Thousands of people have entered Saidnaya prison in the hope of being reunited with their loved ones. Saidnaya, Syria, December 9, 2024.

As they make their way up the dirt track cut through the barbed wire and trenches that surround the prison, located higher up on a hill, the families discover the place so feared, so guarded, where there is no mobile network coverage. Each person carries the story of an arrest, a detention, the disappearance of a father, a son, a cousin or a friend. Each telephone holds the last memory of a missing person. As they arrive at the front of the building, men peel back fragments of notebooks in search of the names of their loved ones, before making their way to the main building.

Hundreds wait tirelessly on the ground opposite, stretched out on the sand or sitting in the shade of a shrub. Standing on Russian-made infantry vehicles, abandoned there by army soldiers as the rebel forces arrived, fighters and civilians indulge in a glimmer of pride as they photograph themselves with their phones.

A sprawling surveillance network

At the entrance, a car with Lebanese plates tried to make its way through the crowd. The release of a Lebanese detainee from Hama prison, after 35 years of detention, had rekindled a fragile hope among the families of Lebanese missing persons, kidnapped at checkpoints by the Syrian army, which intervened in the country in the 1980s.

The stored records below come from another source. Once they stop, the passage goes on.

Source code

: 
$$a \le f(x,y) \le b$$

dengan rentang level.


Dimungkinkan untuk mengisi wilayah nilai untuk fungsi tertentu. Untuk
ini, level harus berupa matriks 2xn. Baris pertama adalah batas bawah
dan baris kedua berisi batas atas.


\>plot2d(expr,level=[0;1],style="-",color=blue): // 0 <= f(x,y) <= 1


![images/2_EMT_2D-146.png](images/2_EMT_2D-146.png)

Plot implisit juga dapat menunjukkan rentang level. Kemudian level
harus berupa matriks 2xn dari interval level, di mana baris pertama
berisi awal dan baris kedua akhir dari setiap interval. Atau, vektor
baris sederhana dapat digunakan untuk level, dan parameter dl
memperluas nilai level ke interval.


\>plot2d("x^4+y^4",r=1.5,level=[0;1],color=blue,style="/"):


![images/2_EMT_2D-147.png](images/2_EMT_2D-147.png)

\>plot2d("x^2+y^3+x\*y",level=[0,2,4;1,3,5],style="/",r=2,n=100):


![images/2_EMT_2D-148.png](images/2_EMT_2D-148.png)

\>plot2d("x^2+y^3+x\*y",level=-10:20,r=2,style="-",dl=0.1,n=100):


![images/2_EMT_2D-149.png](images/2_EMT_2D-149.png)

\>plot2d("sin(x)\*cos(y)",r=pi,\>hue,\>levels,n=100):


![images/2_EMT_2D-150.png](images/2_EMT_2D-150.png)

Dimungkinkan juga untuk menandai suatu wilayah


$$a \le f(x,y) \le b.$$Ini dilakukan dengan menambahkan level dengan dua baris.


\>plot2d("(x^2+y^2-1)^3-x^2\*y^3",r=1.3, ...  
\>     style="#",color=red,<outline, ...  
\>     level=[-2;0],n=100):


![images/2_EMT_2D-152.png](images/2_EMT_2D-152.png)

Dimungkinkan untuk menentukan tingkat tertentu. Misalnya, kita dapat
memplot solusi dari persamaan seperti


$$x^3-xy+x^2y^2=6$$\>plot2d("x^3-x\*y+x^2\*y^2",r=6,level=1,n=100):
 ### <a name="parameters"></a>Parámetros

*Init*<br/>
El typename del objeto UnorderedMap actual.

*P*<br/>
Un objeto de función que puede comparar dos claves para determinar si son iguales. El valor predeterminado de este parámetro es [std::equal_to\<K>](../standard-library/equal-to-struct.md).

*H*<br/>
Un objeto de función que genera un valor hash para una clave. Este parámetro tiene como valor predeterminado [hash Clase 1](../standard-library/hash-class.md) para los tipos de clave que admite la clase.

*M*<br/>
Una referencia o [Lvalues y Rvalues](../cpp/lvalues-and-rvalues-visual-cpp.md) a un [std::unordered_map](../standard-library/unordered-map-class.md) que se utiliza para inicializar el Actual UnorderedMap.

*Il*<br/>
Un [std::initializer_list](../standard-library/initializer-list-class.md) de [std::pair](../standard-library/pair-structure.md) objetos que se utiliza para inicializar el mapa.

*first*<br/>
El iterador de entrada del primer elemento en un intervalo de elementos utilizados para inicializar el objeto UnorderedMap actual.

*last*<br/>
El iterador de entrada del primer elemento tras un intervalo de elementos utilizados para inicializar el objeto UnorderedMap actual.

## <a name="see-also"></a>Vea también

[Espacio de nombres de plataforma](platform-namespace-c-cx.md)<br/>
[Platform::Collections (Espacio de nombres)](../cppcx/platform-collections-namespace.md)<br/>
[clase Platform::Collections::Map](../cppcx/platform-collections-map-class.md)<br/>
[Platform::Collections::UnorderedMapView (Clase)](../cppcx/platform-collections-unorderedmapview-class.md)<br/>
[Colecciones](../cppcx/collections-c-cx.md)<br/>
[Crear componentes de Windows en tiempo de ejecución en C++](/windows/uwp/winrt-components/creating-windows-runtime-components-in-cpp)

In Syria, prison hell is an experience handed down from father to son. It can take its toll on the destiny of the youngest. An old man leaning on his cane, a small white cap on his head, didn’t want to give his name. Fear of the regime still lingered. “The pig is gone!” a woman next to him called out. “They imprisoned me! Seven times!” he suddenly started shouting. A stream of trembling, painful words followed: Ahmad al-Salahi, his son, was swallowed up by Saidnaya 14 years ago after being arrested at the border with Lebanon. He was 27, with a wife and child. Today, his father is 77. “We must bring [Bashar al-Assad] back and try him here,” he implored, twice. Before limping off again.